**Task to carry out:** When you reach the line with "M924 214 936 257" in the listing below, transcribe it and each line after it up to and including the line with "M204 1314 220", exactly and with nothing else.

═══ Data records ═══

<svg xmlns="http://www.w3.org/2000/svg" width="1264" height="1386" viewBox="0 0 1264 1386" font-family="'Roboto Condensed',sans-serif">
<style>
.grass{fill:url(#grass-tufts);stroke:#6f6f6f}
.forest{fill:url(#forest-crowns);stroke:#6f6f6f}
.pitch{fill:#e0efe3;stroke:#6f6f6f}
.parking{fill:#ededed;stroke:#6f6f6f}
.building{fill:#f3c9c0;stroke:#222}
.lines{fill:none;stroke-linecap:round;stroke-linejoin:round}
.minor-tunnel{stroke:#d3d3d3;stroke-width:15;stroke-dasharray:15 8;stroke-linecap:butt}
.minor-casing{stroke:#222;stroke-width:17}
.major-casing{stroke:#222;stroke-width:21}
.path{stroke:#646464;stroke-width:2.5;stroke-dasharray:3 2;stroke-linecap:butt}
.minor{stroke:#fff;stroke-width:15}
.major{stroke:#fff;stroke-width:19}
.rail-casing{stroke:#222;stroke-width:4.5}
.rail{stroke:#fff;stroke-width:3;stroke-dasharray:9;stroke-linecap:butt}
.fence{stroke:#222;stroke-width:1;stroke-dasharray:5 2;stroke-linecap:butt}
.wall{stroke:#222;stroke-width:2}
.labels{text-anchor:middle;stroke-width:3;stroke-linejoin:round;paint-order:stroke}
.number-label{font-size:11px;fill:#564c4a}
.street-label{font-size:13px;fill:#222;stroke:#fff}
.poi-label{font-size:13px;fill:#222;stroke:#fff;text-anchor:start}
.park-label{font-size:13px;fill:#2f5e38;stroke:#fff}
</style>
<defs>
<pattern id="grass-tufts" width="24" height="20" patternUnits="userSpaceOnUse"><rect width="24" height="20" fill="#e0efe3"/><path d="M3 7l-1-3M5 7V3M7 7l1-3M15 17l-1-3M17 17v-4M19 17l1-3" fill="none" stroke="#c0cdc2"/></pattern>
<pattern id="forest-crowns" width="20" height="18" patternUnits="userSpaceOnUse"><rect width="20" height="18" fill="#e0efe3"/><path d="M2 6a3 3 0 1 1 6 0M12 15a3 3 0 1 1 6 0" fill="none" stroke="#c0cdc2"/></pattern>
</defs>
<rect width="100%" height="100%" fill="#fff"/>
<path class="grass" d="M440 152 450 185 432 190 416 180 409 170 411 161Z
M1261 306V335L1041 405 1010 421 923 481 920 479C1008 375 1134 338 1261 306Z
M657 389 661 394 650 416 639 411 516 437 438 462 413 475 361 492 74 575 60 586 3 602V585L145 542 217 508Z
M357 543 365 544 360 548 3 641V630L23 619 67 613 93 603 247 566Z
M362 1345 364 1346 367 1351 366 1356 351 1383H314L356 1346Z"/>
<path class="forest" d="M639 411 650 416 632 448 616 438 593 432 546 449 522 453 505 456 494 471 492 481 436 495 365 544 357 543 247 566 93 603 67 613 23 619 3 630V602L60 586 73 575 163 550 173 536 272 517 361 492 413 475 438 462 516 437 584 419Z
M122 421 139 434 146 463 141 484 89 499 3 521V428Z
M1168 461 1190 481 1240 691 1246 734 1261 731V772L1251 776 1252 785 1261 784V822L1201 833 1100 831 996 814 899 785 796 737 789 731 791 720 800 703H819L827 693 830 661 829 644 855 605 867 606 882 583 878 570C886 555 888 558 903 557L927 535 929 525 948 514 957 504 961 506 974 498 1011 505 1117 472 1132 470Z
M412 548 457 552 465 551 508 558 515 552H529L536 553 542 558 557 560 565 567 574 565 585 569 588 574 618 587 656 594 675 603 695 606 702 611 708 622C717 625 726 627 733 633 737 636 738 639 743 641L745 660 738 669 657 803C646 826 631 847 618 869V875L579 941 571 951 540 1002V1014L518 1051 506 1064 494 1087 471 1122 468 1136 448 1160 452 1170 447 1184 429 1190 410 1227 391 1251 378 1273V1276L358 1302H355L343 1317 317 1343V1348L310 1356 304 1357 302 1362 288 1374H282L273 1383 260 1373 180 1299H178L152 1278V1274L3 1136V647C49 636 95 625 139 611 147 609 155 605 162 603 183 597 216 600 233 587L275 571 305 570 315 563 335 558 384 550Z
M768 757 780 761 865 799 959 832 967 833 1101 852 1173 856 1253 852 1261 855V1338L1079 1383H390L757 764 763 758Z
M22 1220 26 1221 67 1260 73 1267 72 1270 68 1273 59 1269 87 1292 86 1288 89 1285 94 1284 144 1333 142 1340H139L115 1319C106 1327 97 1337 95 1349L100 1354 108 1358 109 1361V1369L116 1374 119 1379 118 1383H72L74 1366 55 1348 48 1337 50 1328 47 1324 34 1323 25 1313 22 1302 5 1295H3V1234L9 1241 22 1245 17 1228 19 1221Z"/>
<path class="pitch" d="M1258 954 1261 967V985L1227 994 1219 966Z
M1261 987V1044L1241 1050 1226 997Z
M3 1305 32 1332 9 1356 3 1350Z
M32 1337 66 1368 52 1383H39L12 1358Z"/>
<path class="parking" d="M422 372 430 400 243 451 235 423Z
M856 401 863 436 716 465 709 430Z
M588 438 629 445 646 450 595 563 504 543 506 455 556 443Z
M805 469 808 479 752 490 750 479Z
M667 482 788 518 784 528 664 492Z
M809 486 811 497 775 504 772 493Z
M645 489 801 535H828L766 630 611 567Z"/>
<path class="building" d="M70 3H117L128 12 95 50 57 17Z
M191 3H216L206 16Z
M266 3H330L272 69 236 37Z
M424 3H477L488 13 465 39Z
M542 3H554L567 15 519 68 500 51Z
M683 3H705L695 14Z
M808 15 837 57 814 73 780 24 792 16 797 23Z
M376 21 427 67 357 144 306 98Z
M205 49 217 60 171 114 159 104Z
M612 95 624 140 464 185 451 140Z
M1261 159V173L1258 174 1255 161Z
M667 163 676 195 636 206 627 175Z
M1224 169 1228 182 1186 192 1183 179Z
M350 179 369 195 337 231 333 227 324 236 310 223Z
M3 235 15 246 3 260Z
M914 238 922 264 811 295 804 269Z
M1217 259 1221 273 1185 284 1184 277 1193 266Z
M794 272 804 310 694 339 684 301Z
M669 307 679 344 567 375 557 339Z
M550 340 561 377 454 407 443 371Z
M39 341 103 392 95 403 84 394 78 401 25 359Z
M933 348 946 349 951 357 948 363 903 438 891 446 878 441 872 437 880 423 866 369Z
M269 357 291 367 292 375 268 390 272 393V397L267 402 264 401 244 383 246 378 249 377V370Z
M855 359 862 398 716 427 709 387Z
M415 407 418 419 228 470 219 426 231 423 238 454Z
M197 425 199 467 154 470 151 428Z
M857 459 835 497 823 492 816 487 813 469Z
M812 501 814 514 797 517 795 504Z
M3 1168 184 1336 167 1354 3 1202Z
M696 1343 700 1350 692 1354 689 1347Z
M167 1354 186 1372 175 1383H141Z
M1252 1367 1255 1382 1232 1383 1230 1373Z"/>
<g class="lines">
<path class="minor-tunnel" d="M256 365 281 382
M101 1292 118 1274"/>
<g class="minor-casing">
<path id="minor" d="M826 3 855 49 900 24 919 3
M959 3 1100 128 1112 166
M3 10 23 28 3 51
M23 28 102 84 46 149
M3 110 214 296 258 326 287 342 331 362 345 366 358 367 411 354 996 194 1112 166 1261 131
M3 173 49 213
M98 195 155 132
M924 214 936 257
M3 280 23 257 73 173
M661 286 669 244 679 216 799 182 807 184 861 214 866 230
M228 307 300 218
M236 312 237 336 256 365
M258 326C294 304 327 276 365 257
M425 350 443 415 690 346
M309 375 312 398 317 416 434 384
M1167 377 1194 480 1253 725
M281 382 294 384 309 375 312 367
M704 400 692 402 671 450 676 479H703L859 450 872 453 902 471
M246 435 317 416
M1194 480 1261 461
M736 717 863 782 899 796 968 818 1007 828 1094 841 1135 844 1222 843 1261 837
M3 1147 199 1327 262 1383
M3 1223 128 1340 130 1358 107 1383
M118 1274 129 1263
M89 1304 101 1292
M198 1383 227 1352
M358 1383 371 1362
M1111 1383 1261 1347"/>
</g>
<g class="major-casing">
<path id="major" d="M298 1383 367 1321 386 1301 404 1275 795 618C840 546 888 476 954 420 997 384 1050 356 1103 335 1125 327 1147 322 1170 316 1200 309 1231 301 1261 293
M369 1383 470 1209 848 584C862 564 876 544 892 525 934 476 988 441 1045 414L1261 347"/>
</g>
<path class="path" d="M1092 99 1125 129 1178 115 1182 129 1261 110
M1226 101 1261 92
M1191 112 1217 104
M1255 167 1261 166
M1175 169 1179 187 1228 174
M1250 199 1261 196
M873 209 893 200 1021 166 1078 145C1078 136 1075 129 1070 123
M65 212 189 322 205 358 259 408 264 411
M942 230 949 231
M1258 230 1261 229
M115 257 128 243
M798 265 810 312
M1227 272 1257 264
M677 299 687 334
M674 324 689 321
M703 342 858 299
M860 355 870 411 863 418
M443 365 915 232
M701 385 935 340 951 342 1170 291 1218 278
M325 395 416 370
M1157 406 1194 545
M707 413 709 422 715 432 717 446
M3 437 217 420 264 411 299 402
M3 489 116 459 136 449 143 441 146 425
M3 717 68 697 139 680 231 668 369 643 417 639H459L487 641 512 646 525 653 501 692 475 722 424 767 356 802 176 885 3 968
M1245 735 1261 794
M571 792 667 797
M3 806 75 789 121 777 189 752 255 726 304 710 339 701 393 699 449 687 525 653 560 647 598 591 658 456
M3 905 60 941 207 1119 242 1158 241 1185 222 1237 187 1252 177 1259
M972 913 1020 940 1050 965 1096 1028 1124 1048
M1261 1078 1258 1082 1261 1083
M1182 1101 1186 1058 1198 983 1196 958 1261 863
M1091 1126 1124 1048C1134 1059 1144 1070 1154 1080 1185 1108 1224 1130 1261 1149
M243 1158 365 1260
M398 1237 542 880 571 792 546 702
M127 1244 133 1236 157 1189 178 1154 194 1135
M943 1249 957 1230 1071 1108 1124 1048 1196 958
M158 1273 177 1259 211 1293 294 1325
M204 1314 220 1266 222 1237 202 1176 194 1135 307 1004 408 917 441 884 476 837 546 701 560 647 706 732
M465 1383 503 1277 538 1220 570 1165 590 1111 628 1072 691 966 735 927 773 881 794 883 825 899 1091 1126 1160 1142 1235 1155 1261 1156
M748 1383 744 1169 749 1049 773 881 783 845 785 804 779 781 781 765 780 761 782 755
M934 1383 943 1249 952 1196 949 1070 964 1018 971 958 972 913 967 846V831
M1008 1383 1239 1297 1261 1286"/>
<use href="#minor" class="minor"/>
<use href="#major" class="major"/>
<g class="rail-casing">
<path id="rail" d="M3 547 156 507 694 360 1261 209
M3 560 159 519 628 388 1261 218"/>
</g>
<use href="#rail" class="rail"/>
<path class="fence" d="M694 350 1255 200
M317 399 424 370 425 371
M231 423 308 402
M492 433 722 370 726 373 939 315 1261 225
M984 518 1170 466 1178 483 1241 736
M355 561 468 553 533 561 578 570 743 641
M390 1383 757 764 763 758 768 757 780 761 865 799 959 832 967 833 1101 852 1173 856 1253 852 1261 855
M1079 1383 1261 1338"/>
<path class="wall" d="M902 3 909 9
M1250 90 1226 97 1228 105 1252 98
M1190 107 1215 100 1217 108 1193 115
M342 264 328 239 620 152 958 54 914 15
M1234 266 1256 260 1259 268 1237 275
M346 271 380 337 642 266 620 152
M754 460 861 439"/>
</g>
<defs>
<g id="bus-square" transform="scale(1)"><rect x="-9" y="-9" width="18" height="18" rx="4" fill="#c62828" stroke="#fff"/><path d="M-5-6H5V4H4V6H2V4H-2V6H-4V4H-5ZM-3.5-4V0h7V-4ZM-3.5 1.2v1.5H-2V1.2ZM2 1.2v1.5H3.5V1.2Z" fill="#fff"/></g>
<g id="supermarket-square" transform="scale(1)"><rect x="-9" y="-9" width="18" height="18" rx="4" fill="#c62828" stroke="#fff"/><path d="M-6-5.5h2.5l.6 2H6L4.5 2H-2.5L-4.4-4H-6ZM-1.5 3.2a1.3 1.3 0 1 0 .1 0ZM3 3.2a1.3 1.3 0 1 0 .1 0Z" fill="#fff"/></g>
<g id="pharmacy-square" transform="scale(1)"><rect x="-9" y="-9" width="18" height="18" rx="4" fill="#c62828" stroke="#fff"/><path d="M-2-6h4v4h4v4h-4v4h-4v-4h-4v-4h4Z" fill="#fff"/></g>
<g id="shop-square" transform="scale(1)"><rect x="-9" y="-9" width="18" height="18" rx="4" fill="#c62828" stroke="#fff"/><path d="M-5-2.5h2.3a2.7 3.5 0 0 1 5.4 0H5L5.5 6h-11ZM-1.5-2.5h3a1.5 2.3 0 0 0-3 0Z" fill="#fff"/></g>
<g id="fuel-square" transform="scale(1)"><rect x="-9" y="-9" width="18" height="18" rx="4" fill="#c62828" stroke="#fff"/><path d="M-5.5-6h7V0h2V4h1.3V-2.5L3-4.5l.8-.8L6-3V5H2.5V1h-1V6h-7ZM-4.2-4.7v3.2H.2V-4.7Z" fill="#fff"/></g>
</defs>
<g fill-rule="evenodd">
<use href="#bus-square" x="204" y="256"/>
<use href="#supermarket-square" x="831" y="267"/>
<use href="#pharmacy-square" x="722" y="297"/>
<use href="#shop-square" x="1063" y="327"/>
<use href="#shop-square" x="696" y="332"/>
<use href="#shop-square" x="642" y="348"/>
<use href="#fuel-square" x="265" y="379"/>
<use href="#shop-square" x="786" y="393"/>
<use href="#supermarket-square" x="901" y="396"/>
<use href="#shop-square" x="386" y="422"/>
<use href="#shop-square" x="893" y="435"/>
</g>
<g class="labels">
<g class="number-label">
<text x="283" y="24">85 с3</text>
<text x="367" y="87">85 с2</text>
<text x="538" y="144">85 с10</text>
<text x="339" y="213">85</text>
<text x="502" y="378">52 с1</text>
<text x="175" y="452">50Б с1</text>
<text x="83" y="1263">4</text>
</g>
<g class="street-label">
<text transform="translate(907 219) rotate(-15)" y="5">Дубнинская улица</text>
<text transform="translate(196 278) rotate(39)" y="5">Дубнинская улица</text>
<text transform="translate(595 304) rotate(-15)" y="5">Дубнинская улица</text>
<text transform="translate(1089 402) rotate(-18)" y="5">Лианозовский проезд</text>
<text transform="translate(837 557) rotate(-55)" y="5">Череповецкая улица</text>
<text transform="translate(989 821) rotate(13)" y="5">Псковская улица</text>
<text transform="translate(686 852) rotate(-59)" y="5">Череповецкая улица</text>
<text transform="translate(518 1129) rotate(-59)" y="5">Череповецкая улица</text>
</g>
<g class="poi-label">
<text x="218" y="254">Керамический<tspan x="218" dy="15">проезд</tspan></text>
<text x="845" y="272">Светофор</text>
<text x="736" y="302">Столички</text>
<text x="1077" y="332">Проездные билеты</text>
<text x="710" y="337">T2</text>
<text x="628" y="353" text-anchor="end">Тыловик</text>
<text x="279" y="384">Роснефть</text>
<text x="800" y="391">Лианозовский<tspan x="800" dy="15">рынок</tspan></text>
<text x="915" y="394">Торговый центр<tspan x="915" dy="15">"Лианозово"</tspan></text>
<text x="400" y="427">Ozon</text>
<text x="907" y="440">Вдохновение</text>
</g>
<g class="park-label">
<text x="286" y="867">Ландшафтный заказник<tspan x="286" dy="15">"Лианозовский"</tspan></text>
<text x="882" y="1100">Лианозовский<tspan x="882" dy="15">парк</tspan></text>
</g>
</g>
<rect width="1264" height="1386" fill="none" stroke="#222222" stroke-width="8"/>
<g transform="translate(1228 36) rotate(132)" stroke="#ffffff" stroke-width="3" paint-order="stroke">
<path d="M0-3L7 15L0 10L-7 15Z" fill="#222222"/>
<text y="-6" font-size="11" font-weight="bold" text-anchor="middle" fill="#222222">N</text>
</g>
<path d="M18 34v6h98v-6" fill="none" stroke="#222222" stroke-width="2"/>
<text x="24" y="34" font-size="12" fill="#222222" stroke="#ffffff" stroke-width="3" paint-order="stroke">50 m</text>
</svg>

═══

**Finished task:**
M924 214 936 257
M3 280 23 257 73 173
M661 286 669 244 679 216 799 182 807 184 861 214 866 230
M228 307 300 218
M236 312 237 336 256 365
M258 326C294 304 327 276 365 257
M425 350 443 415 690 346
M309 375 312 398 317 416 434 384
M1167 377 1194 480 1253 725
M281 382 294 384 309 375 312 367
M704 400 692 402 671 450 676 479H703L859 450 872 453 902 471
M246 435 317 416
M1194 480 1261 461
M736 717 863 782 899 796 968 818 1007 828 1094 841 1135 844 1222 843 1261 837
M3 1147 199 1327 262 1383
M3 1223 128 1340 130 1358 107 1383
M118 1274 129 1263
M89 1304 101 1292
M198 1383 227 1352
M358 1383 371 1362
M1111 1383 1261 1347"/>
</g>
<g class="major-casing">
<path id="major" d="M298 1383 367 1321 386 1301 404 1275 795 618C840 546 888 476 954 420 997 384 1050 356 1103 335 1125 327 1147 322 1170 316 1200 309 1231 301 1261 293
M369 1383 470 1209 848 584C862 564 876 544 892 525 934 476 988 441 1045 414L1261 347"/>
</g>
<path class="path" d="M1092 99 1125 129 1178 115 1182 129 1261 110
M1226 101 1261 92
M1191 112 1217 104
M1255 167 1261 166
M1175 169 1179 187 1228 174
M1250 199 1261 196
M873 209 893 200 1021 166 1078 145C1078 136 1075 129 1070 123
M65 212 189 322 205 358 259 408 264 411
M942 230 949 231
M1258 230 1261 229
M115 257 128 243
M798 265 810 312
M1227 272 1257 264
M677 299 687 334
M674 324 689 321
M703 342 858 299
M860 355 870 411 863 418
M443 365 915 232
M701 385 935 340 951 342 1170 291 1218 278
M325 395 416 370
M1157 406 1194 545
M707 413 709 422 715 432 717 446
M3 437 217 420 264 411 299 402
M3 489 116 459 136 449 143 441 146 425
M3 717 68 697 139 680 231 668 369 643 417 639H459L487 641 512 646 525 653 501 692 475 722 424 767 356 802 176 885 3 968
M1245 735 1261 794
M571 792 667 797
M3 806 75 789 121 777 189 752 255 726 304 710 339 701 393 699 449 687 525 653 560 647 598 591 658 456
M3 905 60 941 207 1119 242 1158 241 1185 222 1237 187 1252 177 1259
M972 913 1020 940 1050 965 1096 1028 1124 1048
M1261 1078 1258 1082 1261 1083
M1182 1101 1186 1058 1198 983 1196 958 1261 863
M1091 1126 1124 1048C1134 1059 1144 1070 1154 1080 1185 1108 1224 1130 1261 1149
M243 1158 365 1260
M398 1237 542 880 571 792 546 702
M127 1244 133 1236 157 1189 178 1154 194 1135
M943 1249 957 1230 1071 1108 1124 1048 1196 958
M158 1273 177 1259 211 1293 294 1325
M204 1314 220 1266 222 1237 202 1176 194 1135 307 1004 408 917 441 884 476 837 546 701 560 647 706 732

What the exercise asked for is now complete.